A des kilomètres de là, L'Os est un clochard parmi tant d'autres. Son aspect étrange, noueux, aux muscles placés là où nul humain n'en aurait, n'a qu'un seul but: rejoindre la source d'un appel, auquel il ne peut se soustraire, une source qui n'est autre qu'Anna, la mystérieuse hôte de l'oncle de Travis.

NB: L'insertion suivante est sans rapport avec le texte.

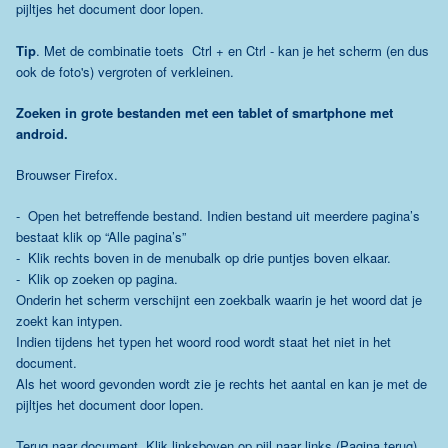
pijltjes het document door lopen.
Tip
. Met de combinatie toets Ctrl + en Ctrl - kan je het scherm (en dus
ook de foto's) vergroten of verkleinen.
Zoeken in grote bestanden met een tablet of smartphone met
android.
Brouwser Firefox.
- Open het betreffende bestand. Indien bestand uit meerdere pagina’s
bestaat klik op “Alle pagina’s”
- Klik rechts boven in de menubalk op drie puntjes boven elkaar.
- Klik op zoeken op pagina.
Onderin het scherm verschijnt een zoekbalk waarin je het woord dat je
zoekt kan intypen.
Indien tijdens het typen het woord rood wordt staat het niet in het
document.
Als het woord gevonden wordt zie je rechts het aantal en kan je met de
pijltjes het document door lopen.
Terug naar document. Klik linksboven op pijl naar links (Pagina terug).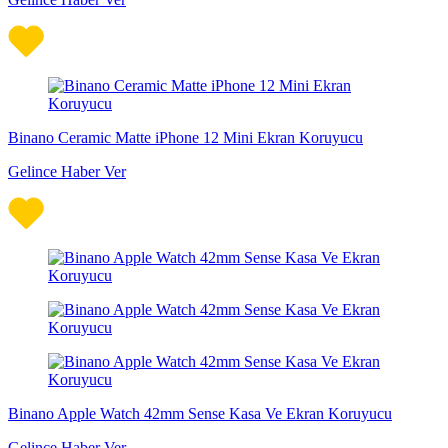
Binano Ceramic Matte iPhone 12 Mini Ekran Koruyucu
Gelince Haber Ver
Binano Apple Watch 42mm Sense Kasa Ve Ekran Koruyucu
Gelince Haber Ver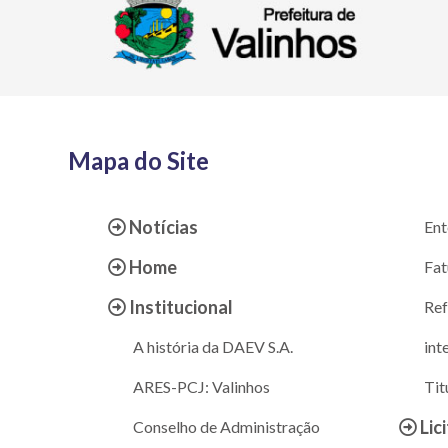
Mapa do Site
Notícias
Ent
Home
Fat
Institucional
Ref
A história da DAEV S.A.
int
ARES-PCJ: Valinhos
Tit
Lic
Conselho de Administração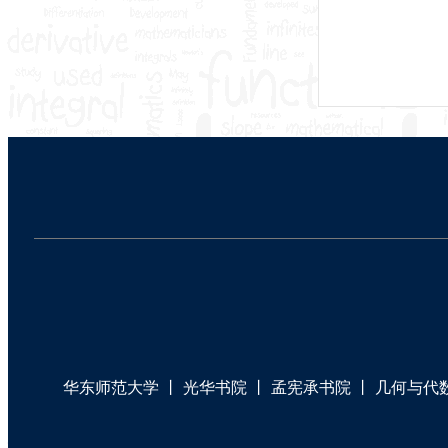
华东师范大学
丨
光华书院
丨
孟宪承书院
丨
几何与代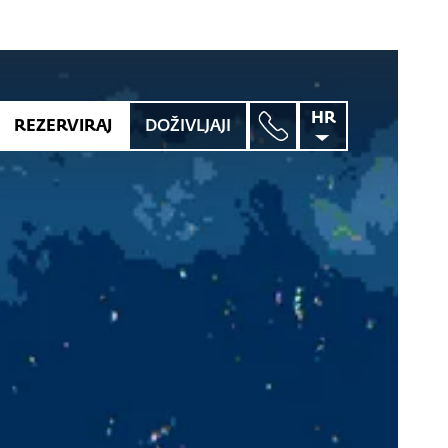
HR
REZERVIRAJ
DOŽIVLJAJI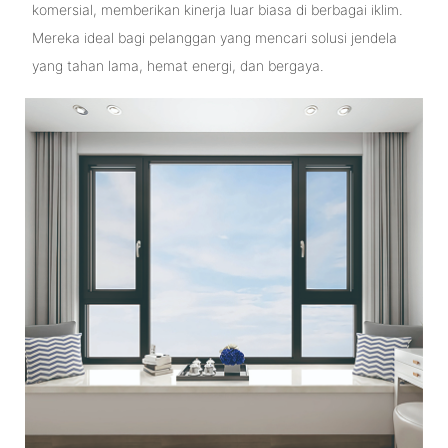
komersial, memberikan kinerja luar biasa di berbagai iklim.
Mereka ideal bagi pelanggan yang mencari solusi jendela
yang tahan lama, hemat energi, dan bergaya.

Il paraît donc que c'est un premier roman. On ne le croirait pas, tant, d'un point de vue structurel, ce récit ne souffre guère de défauts. On sent que Wilson s'est d'abord fait la main sur des nouvelles, et de fait, cette Cabane de l'aiguilleur en a souvent la saveur: on a plus l'impression d'une longue novella que de ces romans fleuves à multiples fils narrateurs que l'on produit actuellement. Et c'est tant mieux! Sobre, La Cabane... en est diablement efficace pour décrire les effets de la crise de 1929 que la vie au sein d'une petite ville baptiste, où la religion tient lieu de seul et unique mode de vie convenable. Un mode de vie qui ne propose que deux voies aux gens: s'y plier, ou s'enfuir. Ce fond culturel, finalement, est bien plus intéressant que l'énigme que nous propose Wilson, même si ici il esquisse des thèmes qui reviendront régulièrement dans son oeuvre, comme la communication avec d'autres univers, totalement étrangers. L'auteur nous offre un portrait saisissant d'une société qu'il aime visiblement explorer: l'Amérique profonde (et pas seulement les USA), dont il reparlera dans Mysterium et dans Julian, une Amérique religieuse, façonnée en profondeur par des interprétations rigoristes de l'Ancien Testament.

La Cabane de l'aiguilleur est pour le coup un excellent roman, immersif et passionnant.